Since you said "mostly" fits the points, if you make this formal by assuming you have data that is function values with noise, for some underlying function, then you can do linear regression in any free tool like octave or R, where you estimate a polynomial fit of fairly low degree compared to your number of points, using linear regression to estimate the polynomial coefficients. Regression is fast so you should be able to do it 10 times, in which case you can even figure out the best polynomial degree for your data: Split the data randomly into 10 sets of roughly equal size. Then for each possible degree of polynomial, estimate unbiased the error for the polynomial fit by taking each of the 10 sets separately to be the "test" set that you evaluate sum-of-squared error on, and for each test set, take the other 9 sets and compute the polynomial fit for those 9 sets combined and then evaluate the sum-of-squared error on the left-out set. Whatever polynomial degree gives you the lowest sum-of-squared error (summed over all 10 choices of test set) is the degree of polynomial you should use. This process is known as cross-validation, and it's easy to code up in a language like octave or R that will do the linear regression part for you.
Any smooth function can be approximated by a polynomial over an interval, under mild assumptions, where the approximation gets better as the degree of the polynomial gets higher (as long as you're not over-fitting, hence the cross-validation) so this is a good general approach if you don't know what kind of smooth function to use for your fit.

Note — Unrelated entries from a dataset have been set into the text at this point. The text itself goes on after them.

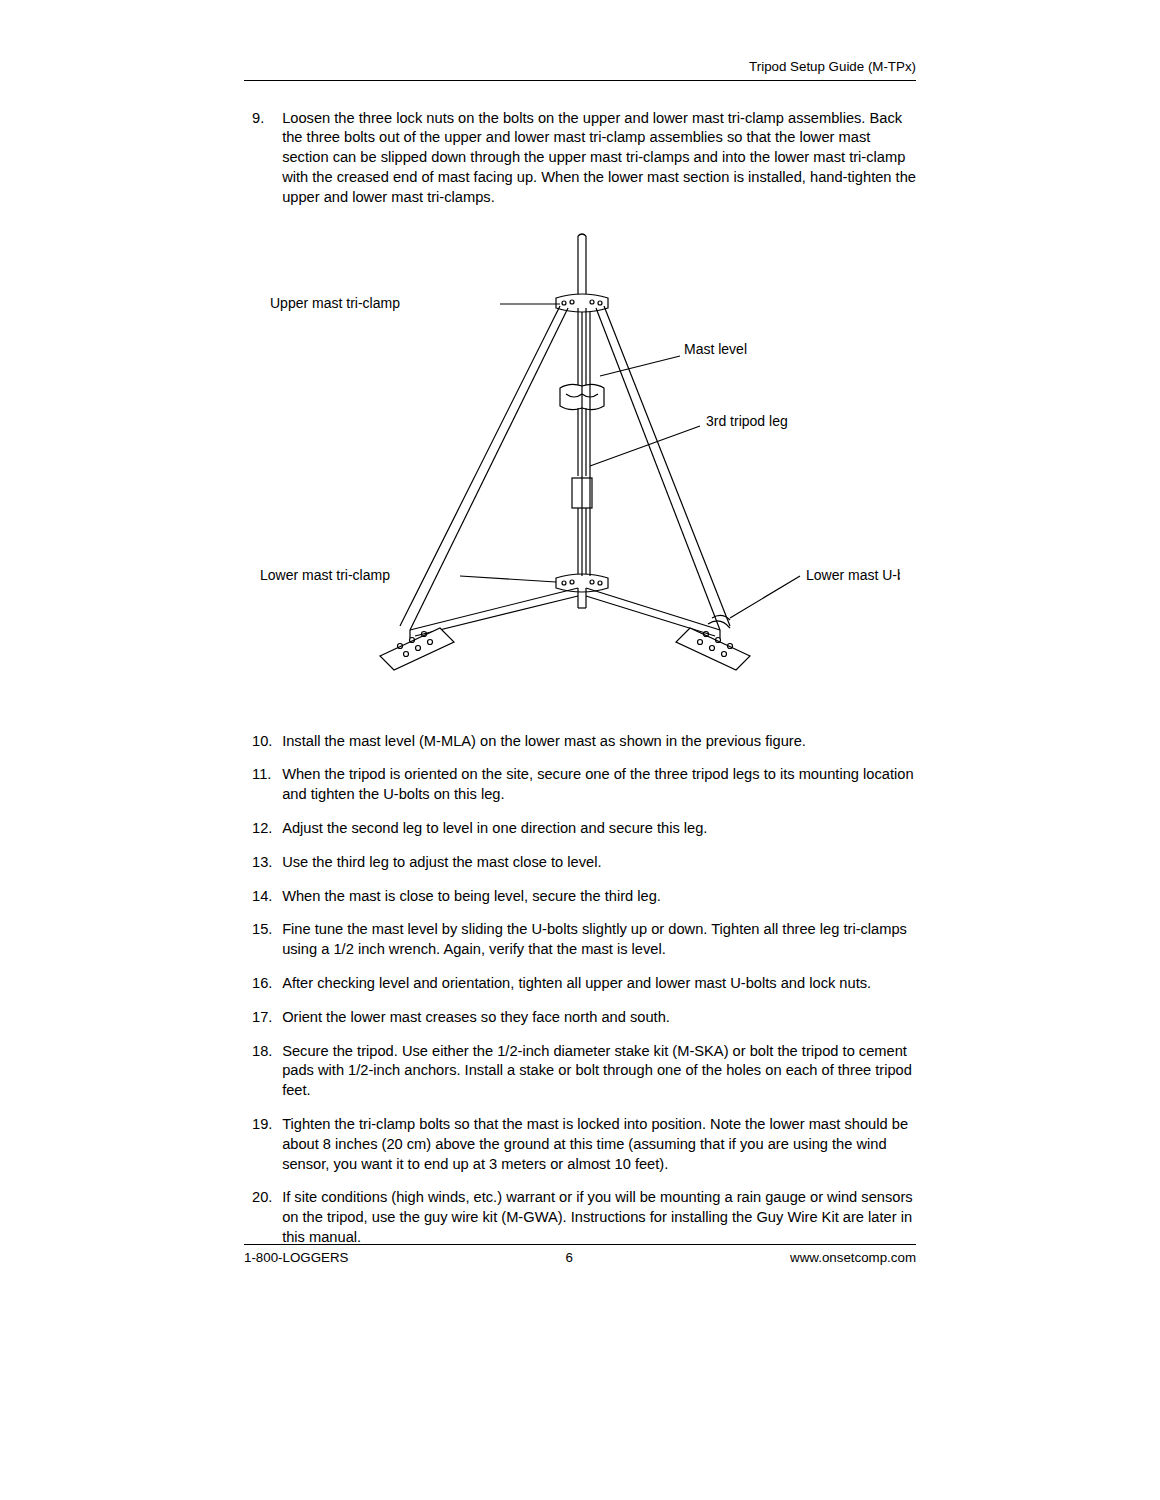Tripod Setup Guide (M-TPx)
9. Loosen the three lock nuts on the bolts on the upper and lower mast tri-clamp assemblies. Back the three bolts out of the upper and lower mast tri-clamp assemblies so that the lower mast section can be slipped down through the upper mast tri-clamps and into the lower mast tri-clamp with the creased end of mast facing up. When the lower mast section is installed, hand-tighten the upper and lower mast tri-clamps.
Upper mast tri-clamp Mast level 3rd tripod leg Lower mast tri-clamp Lower mast U-bolt
10. Install the mast level (M-MLA) on the lower mast as shown in the previous figure.
11. When the tripod is oriented on the site, secure one of the three tripod legs to its mounting location and tighten the U-bolts on this leg.
12. Adjust the second leg to level in one direction and secure this leg.
13. Use the third leg to adjust the mast close to level.
14. When the mast is close to being level, secure the third leg.
15. Fine tune the mast level by sliding the U-bolts slightly up or down. Tighten all three leg tri-clamps using a 1/2 inch wrench. Again, verify that the mast is level.
16. After checking level and orientation, tighten all upper and lower mast U-bolts and lock nuts.
17. Orient the lower mast creases so they face north and south.
18. Secure the tripod. Use either the 1/2-inch diameter stake kit (M-SKA) or bolt the tripod to cement pads with 1/2-inch anchors. Install a stake or bolt through one of the holes on each of three tripod feet.
19. Tighten the tri-clamp bolts so that the mast is locked into position. Note the lower mast should be about 8 inches (20 cm) above the ground at this time (assuming that if you are using the wind sensor, you want it to end up at 3 meters or almost 10 feet).
20. If site conditions (high winds, etc.) warrant or if you will be mounting a rain gauge or wind sensors on the tripod, use the guy wire kit (M-GWA). Instructions for installing the Guy Wire Kit are later in this manual.
1-800-LOGGERS
6
www.onsetcomp.com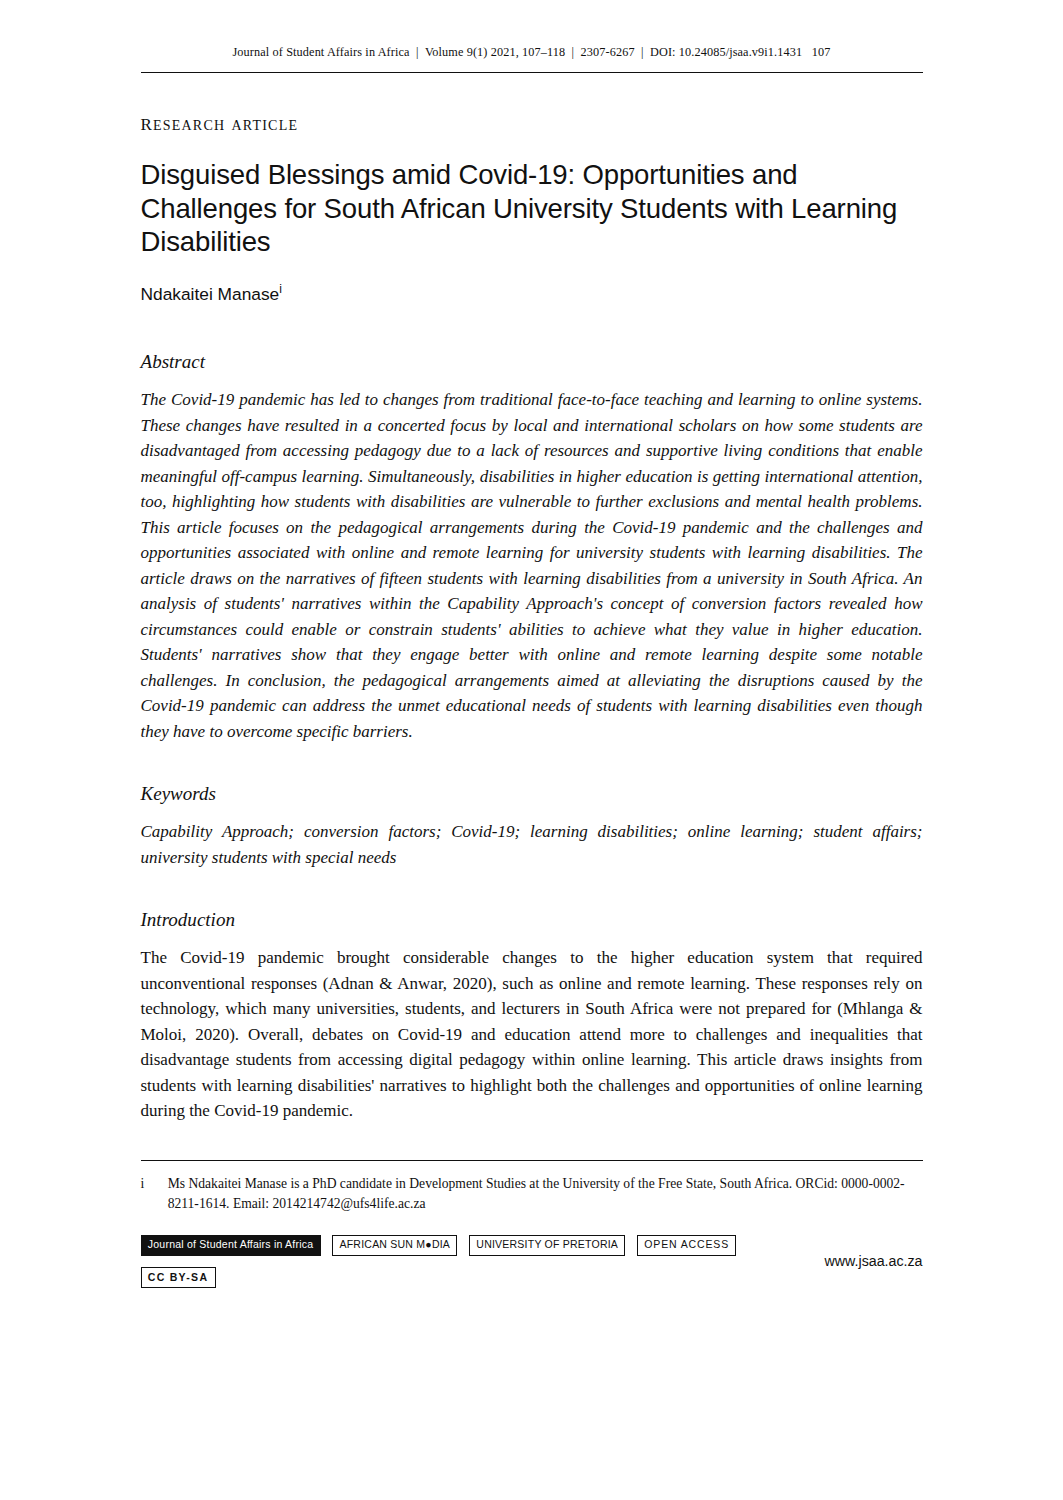Journal of Student Affairs in Africa | Volume 9(1) 2021, 107–118 | 2307-6267 | DOI: 10.24085/jsaa.v9i1.1431 107
Research article
Disguised Blessings amid Covid-19: Opportunities and Challenges for South African University Students with Learning Disabilities
Ndakaitei Manasei
Abstract
The Covid-19 pandemic has led to changes from traditional face-to-face teaching and learning to online systems. These changes have resulted in a concerted focus by local and international scholars on how some students are disadvantaged from accessing pedagogy due to a lack of resources and supportive living conditions that enable meaningful off-campus learning. Simultaneously, disabilities in higher education is getting international attention, too, highlighting how students with disabilities are vulnerable to further exclusions and mental health problems. This article focuses on the pedagogical arrangements during the Covid-19 pandemic and the challenges and opportunities associated with online and remote learning for university students with learning disabilities. The article draws on the narratives of fifteen students with learning disabilities from a university in South Africa. An analysis of students' narratives within the Capability Approach's concept of conversion factors revealed how circumstances could enable or constrain students' abilities to achieve what they value in higher education. Students' narratives show that they engage better with online and remote learning despite some notable challenges. In conclusion, the pedagogical arrangements aimed at alleviating the disruptions caused by the Covid-19 pandemic can address the unmet educational needs of students with learning disabilities even though they have to overcome specific barriers.
Keywords
Capability Approach; conversion factors; Covid-19; learning disabilities; online learning; student affairs; university students with special needs
Introduction
The Covid-19 pandemic brought considerable changes to the higher education system that required unconventional responses (Adnan & Anwar, 2020), such as online and remote learning. These responses rely on technology, which many universities, students, and lecturers in South Africa were not prepared for (Mhlanga & Moloi, 2020). Overall, debates on Covid-19 and education attend more to challenges and inequalities that disadvantage students from accessing digital pedagogy within online learning. This article draws insights from students with learning disabilities' narratives to highlight both the challenges and opportunities of online learning during the Covid-19 pandemic.
i
Ms Ndakaitei Manase is a PhD candidate in Development Studies at the University of the Free State, South Africa. ORCid: 0000-0002-8211-1614. Email: 2014214742@ufs4life.ac.za
Journal of Student Affairs in Africa AFRICAN SUN M●DIA UNIVERSITY OF PRETORIA OPEN ACCESS CC BY-SA
www.jsaa.ac.za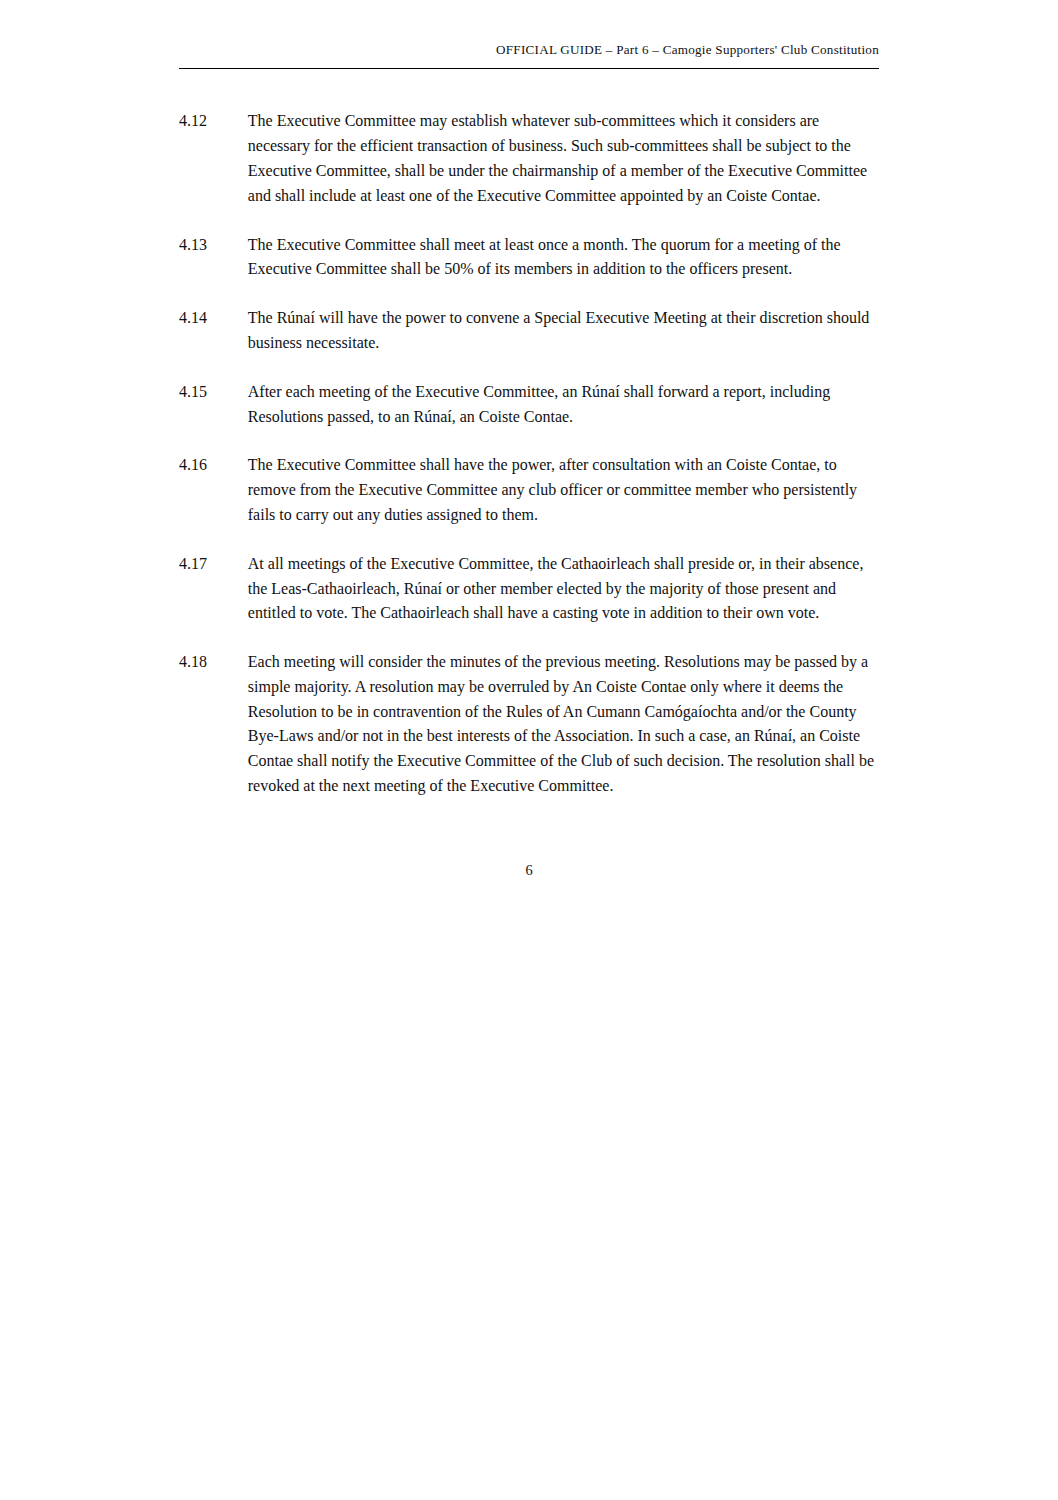OFFICIAL GUIDE – Part 6 – Camogie Supporters' Club Constitution
4.12 The Executive Committee may establish whatever sub-committees which it considers are necessary for the efficient transaction of business. Such sub-committees shall be subject to the Executive Committee, shall be under the chairmanship of a member of the Executive Committee and shall include at least one of the Executive Committee appointed by an Coiste Contae.
4.13 The Executive Committee shall meet at least once a month. The quorum for a meeting of the Executive Committee shall be 50% of its members in addition to the officers present.
4.14 The Rúnaí will have the power to convene a Special Executive Meeting at their discretion should business necessitate.
4.15 After each meeting of the Executive Committee, an Rúnaí shall forward a report, including Resolutions passed, to an Rúnaí, an Coiste Contae.
4.16 The Executive Committee shall have the power, after consultation with an Coiste Contae, to remove from the Executive Committee any club officer or committee member who persistently fails to carry out any duties assigned to them.
4.17 At all meetings of the Executive Committee, the Cathaoirleach shall preside or, in their absence, the Leas-Cathaoirleach, Rúnaí or other member elected by the majority of those present and entitled to vote. The Cathaoirleach shall have a casting vote in addition to their own vote.
4.18 Each meeting will consider the minutes of the previous meeting. Resolutions may be passed by a simple majority. A resolution may be overruled by An Coiste Contae only where it deems the Resolution to be in contravention of the Rules of An Cumann Camógaíochta and/or the County Bye-Laws and/or not in the best interests of the Association. In such a case, an Rúnaí, an Coiste Contae shall notify the Executive Committee of the Club of such decision. The resolution shall be revoked at the next meeting of the Executive Committee.
6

However, so-called "local polynomial regression" invented by Wasserman is often much more accurate than global polynomial regression. The software package R has this implemented in its procedure loess(). I believe there is no need for cross-validation for that procedure in R. The estimated fit is not given by any simple formula but I believe loess() or a related procedure will give you predicted function values for any input values you want, so for example you can use a very finely uniform spaced grid of input values and plot the fitted function values for them, so you can see what the fitted function looks like.